Step 1: Identify LTCG investments
  • Review your investment portfolio and identify assets held for more than 1 year that have shown gains. These qualify for LTCG.
Step 2: Check the LTCG exemption limit
  • In India, LTCG up to ₹1 lakh on equity shares and equity-oriented mutual funds is exempt from tax.
Step 3: Assess potential tax liability
  • If your LTCG exceeds ₹1 lakh on an investment, calculate the taxable amount (gains exceeding ₹1 lakh).
  • Multiply the taxable LTCG amount by the LTCG tax rate (currently 10%).
Step 4: Decide on harvesting amount
  • Considering step 3, determine how much LTCG you want to harvest (sell and book profits) to stay within the tax-exempt limit (₹1 lakh).
Step 5: Sell and reinvest
  • Sell a portion of your chosen investment to realize the planned LTCG.

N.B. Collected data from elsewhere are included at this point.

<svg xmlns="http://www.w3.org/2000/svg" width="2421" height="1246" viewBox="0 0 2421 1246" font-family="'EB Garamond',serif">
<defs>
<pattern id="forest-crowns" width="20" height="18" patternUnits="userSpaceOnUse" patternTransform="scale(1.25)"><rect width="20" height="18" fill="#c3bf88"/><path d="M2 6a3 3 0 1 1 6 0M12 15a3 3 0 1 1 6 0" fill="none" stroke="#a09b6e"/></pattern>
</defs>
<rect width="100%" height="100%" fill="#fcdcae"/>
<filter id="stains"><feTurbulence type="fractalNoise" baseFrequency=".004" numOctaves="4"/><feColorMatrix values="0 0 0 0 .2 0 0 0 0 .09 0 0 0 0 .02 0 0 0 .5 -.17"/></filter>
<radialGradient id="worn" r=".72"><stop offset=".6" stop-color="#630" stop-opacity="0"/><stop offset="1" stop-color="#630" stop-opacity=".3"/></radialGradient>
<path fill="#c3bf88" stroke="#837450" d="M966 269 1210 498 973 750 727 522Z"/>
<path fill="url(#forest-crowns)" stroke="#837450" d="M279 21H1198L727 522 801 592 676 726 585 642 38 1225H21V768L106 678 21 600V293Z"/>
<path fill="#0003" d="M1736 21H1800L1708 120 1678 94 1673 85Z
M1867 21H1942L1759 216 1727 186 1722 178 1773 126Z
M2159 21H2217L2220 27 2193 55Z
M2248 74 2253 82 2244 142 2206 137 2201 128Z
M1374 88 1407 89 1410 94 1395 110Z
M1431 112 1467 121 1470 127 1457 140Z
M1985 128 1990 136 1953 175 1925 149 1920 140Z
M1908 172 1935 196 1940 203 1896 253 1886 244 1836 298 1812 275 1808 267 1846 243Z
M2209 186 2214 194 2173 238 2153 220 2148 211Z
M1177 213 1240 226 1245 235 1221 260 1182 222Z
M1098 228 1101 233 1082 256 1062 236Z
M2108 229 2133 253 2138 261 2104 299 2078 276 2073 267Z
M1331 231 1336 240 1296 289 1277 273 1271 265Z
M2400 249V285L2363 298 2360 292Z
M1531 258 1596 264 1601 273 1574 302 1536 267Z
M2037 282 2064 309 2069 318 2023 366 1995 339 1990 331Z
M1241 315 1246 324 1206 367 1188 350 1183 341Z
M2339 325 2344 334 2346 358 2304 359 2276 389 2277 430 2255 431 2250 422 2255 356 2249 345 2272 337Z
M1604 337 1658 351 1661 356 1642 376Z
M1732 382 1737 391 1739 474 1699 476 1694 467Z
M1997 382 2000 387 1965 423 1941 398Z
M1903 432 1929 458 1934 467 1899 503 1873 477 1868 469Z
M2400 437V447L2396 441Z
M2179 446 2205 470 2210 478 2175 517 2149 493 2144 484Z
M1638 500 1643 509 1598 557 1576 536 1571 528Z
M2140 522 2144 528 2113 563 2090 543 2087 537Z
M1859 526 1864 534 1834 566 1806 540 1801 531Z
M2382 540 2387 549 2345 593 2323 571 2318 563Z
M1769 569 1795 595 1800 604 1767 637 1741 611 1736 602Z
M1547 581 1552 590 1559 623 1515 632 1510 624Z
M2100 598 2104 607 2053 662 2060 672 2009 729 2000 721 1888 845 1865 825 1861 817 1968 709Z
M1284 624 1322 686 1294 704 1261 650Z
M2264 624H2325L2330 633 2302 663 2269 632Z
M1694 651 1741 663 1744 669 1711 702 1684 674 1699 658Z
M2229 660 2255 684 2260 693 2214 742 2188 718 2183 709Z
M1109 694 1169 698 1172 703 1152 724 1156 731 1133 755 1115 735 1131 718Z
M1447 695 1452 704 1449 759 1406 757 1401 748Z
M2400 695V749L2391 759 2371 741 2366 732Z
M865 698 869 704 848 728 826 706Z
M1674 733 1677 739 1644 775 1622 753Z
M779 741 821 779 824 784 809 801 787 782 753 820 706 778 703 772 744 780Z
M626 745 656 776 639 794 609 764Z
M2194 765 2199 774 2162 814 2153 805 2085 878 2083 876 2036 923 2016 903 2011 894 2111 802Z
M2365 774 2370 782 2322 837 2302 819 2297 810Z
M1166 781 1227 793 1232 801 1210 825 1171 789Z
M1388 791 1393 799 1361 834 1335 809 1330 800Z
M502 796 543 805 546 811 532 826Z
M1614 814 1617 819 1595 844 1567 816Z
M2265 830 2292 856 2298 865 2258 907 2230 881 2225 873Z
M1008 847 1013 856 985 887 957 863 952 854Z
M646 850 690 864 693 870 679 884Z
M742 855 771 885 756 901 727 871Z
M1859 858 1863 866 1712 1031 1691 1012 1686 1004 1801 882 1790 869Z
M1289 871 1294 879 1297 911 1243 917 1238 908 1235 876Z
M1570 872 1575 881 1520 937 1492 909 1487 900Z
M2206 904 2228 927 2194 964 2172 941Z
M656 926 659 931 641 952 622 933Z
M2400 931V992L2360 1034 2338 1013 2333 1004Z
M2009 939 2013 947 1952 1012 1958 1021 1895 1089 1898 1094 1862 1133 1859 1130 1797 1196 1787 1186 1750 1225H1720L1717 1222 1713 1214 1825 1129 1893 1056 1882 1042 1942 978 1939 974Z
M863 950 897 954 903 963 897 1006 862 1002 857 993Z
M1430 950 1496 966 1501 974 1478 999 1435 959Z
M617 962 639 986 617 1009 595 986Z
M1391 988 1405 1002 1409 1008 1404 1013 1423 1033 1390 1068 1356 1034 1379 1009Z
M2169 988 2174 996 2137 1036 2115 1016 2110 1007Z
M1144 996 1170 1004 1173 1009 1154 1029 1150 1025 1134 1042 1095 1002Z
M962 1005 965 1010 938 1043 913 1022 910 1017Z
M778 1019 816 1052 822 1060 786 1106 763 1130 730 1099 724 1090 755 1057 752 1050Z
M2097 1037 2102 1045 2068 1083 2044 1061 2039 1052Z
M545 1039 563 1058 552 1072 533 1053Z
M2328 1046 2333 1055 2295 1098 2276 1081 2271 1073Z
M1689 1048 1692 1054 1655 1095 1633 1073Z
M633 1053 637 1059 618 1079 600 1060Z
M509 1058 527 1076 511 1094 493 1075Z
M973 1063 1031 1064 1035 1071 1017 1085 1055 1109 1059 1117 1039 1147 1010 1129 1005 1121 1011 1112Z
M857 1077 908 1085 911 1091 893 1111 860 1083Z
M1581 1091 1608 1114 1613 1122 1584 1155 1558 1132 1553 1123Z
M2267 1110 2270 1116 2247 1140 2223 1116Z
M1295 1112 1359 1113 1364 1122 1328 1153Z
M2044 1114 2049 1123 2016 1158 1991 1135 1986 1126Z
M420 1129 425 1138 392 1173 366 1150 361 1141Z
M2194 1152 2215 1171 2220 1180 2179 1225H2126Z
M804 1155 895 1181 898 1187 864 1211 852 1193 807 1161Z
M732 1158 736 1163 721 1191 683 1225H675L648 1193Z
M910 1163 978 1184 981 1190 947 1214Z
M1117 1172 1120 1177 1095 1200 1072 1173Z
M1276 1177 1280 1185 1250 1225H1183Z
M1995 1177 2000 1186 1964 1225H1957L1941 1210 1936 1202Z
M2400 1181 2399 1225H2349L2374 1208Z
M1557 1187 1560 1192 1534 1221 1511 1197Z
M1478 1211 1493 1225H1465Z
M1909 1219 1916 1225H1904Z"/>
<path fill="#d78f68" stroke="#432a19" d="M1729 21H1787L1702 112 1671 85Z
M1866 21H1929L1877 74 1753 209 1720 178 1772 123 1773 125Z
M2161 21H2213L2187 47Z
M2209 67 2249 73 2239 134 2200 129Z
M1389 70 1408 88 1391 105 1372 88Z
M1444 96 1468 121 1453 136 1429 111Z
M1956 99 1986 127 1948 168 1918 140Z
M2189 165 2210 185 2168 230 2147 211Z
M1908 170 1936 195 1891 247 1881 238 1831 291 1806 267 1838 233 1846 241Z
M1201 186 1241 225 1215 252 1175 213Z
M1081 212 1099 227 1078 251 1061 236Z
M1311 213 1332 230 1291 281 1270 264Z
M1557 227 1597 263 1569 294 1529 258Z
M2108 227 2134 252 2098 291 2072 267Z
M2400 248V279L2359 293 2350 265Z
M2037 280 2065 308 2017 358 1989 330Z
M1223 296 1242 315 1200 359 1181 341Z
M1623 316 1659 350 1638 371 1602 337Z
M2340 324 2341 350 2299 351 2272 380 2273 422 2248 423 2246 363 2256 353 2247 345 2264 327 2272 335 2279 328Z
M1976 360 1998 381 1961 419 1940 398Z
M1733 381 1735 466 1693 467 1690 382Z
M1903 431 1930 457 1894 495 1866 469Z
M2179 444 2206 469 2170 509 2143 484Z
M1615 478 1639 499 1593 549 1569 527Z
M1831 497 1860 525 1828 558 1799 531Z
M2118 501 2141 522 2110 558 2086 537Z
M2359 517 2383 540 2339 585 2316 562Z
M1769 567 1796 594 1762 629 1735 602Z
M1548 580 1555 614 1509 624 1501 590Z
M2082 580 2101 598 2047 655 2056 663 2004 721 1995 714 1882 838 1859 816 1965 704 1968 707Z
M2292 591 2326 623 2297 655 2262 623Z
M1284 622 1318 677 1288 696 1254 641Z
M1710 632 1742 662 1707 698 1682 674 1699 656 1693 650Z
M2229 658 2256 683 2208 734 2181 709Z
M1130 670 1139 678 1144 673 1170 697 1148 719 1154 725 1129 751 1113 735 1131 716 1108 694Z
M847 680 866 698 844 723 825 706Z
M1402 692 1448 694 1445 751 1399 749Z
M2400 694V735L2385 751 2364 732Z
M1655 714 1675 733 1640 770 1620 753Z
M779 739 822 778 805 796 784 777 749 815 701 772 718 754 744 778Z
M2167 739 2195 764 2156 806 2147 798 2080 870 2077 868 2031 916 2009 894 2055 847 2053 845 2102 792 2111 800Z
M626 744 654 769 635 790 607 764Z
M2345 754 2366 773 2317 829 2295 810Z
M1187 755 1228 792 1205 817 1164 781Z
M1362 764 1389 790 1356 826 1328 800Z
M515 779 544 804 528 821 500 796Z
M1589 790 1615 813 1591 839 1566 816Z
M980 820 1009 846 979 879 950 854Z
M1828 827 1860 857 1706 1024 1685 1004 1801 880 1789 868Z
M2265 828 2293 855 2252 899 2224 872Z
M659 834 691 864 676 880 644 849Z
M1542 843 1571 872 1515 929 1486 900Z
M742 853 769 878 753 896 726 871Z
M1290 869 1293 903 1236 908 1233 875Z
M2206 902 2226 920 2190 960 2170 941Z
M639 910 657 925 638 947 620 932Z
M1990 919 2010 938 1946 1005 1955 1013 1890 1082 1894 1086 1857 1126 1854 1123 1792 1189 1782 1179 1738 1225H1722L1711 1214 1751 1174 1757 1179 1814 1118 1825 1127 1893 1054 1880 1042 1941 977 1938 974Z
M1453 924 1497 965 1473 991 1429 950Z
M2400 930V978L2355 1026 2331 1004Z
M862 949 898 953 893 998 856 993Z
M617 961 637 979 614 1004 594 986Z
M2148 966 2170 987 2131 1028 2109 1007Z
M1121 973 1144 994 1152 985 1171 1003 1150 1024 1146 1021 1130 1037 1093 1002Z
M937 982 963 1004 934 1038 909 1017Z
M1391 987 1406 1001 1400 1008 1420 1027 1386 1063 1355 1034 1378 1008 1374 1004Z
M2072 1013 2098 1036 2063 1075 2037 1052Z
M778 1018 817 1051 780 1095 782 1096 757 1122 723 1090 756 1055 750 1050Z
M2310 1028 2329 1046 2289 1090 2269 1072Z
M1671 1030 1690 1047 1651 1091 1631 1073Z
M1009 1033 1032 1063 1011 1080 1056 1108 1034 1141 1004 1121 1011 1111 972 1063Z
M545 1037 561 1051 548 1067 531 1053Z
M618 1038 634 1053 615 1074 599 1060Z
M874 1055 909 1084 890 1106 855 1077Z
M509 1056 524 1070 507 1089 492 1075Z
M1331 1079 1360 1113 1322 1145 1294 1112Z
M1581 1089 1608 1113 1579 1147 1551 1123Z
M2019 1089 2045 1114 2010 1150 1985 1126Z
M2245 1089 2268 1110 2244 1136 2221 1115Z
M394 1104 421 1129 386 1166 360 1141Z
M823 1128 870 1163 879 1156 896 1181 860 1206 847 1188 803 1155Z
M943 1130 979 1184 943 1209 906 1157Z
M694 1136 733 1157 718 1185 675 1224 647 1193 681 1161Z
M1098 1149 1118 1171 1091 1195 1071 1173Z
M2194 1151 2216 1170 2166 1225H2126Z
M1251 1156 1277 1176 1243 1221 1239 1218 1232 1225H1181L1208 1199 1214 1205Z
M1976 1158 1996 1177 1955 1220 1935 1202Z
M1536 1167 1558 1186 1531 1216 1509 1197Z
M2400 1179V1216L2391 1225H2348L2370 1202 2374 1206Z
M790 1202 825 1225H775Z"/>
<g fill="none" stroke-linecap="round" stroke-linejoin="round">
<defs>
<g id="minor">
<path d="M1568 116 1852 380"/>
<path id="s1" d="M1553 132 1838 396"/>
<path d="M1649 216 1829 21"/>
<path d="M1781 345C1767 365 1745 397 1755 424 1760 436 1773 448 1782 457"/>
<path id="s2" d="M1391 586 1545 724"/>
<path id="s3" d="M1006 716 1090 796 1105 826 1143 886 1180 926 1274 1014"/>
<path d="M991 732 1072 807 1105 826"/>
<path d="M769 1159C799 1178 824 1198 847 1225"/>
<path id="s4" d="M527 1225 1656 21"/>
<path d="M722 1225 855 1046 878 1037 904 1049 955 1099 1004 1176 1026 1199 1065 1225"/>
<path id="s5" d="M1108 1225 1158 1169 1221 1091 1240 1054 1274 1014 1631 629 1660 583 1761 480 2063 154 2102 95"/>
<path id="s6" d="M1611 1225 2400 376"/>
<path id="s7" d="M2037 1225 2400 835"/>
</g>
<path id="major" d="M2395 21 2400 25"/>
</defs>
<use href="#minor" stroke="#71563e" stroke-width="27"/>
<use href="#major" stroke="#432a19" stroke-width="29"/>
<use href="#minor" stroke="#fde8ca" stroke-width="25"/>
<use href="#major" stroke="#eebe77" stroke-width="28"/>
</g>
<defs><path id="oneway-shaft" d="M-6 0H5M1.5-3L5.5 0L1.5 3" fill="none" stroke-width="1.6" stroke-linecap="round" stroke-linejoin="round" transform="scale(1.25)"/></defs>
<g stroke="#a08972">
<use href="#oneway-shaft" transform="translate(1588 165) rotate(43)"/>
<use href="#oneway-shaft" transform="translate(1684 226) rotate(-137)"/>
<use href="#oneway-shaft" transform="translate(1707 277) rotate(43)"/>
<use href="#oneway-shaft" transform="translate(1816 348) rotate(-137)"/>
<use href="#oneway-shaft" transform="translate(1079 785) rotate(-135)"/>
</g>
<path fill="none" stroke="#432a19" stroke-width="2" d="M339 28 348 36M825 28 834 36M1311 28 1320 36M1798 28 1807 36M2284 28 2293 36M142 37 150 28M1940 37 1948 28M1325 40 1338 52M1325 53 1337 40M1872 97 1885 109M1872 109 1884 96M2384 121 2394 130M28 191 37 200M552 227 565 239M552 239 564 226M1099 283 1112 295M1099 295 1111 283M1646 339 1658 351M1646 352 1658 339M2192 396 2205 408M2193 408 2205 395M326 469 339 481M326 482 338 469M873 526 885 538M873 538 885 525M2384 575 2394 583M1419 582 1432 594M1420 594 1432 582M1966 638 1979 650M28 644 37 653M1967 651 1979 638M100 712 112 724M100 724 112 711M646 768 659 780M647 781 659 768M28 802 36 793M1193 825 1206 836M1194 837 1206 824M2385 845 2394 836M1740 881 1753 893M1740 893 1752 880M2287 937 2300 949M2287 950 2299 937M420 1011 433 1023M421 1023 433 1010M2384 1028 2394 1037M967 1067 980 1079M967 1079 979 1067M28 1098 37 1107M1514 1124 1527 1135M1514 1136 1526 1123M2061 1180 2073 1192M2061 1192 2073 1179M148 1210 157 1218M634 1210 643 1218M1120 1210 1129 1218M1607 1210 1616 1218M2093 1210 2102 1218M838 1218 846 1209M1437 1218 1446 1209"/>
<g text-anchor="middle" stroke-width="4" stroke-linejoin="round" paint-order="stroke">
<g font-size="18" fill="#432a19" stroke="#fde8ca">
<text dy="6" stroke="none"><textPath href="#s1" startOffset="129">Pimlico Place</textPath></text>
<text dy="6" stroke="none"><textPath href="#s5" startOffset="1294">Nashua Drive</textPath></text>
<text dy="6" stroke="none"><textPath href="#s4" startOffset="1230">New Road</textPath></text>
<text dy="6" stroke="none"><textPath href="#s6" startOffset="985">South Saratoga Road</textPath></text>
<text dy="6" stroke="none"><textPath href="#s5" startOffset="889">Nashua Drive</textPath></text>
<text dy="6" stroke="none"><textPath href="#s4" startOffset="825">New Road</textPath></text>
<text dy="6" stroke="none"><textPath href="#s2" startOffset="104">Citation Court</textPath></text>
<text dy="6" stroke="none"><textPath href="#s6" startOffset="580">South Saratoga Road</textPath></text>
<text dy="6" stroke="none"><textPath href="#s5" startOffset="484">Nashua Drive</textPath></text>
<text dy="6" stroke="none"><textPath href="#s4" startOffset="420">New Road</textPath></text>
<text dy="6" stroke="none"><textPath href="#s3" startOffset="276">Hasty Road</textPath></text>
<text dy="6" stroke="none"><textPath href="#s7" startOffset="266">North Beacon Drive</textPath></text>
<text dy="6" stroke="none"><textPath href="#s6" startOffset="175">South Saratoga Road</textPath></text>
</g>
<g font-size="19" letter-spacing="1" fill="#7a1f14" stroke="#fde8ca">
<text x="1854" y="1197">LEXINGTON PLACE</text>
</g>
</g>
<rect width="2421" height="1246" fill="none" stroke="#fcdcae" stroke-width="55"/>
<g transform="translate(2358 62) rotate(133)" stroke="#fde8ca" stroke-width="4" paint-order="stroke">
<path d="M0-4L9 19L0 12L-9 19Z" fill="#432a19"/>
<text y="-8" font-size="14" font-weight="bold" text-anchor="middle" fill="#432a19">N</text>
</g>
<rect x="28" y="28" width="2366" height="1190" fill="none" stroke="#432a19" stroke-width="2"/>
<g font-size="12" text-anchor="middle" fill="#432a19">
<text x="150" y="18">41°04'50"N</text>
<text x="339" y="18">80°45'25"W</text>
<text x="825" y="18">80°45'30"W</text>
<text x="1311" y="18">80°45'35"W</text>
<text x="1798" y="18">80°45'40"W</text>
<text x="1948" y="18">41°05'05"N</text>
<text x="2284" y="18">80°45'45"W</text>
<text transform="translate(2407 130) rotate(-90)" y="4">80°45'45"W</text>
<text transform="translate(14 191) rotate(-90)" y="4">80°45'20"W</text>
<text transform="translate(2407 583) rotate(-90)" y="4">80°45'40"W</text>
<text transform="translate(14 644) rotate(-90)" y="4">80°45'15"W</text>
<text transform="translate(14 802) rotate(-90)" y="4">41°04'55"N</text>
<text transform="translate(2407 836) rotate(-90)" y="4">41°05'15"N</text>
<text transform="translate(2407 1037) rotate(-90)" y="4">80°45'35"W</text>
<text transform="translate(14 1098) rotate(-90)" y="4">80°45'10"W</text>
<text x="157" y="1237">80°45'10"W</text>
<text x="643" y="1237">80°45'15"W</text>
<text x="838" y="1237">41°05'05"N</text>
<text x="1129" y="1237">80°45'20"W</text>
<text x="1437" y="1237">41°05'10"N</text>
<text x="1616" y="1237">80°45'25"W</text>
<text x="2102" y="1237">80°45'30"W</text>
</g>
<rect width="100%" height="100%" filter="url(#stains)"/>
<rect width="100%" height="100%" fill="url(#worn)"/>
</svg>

  • Reinvest the proceeds from the sale into a similar or different investment (ideally, one you believe has growth potential).
Cautions:-
  • Tax harvesting is a strategic approach, so you can consult a advisor for personalized guidance considering your portfolio and tax situation.
  • Monitor your investments regularly to identify tax-harvesting opportunities.
  • Remember, tax harvesting aims to optimize taxes, not market timing. Don't make impulsive investment decisions solely based on tax benefits.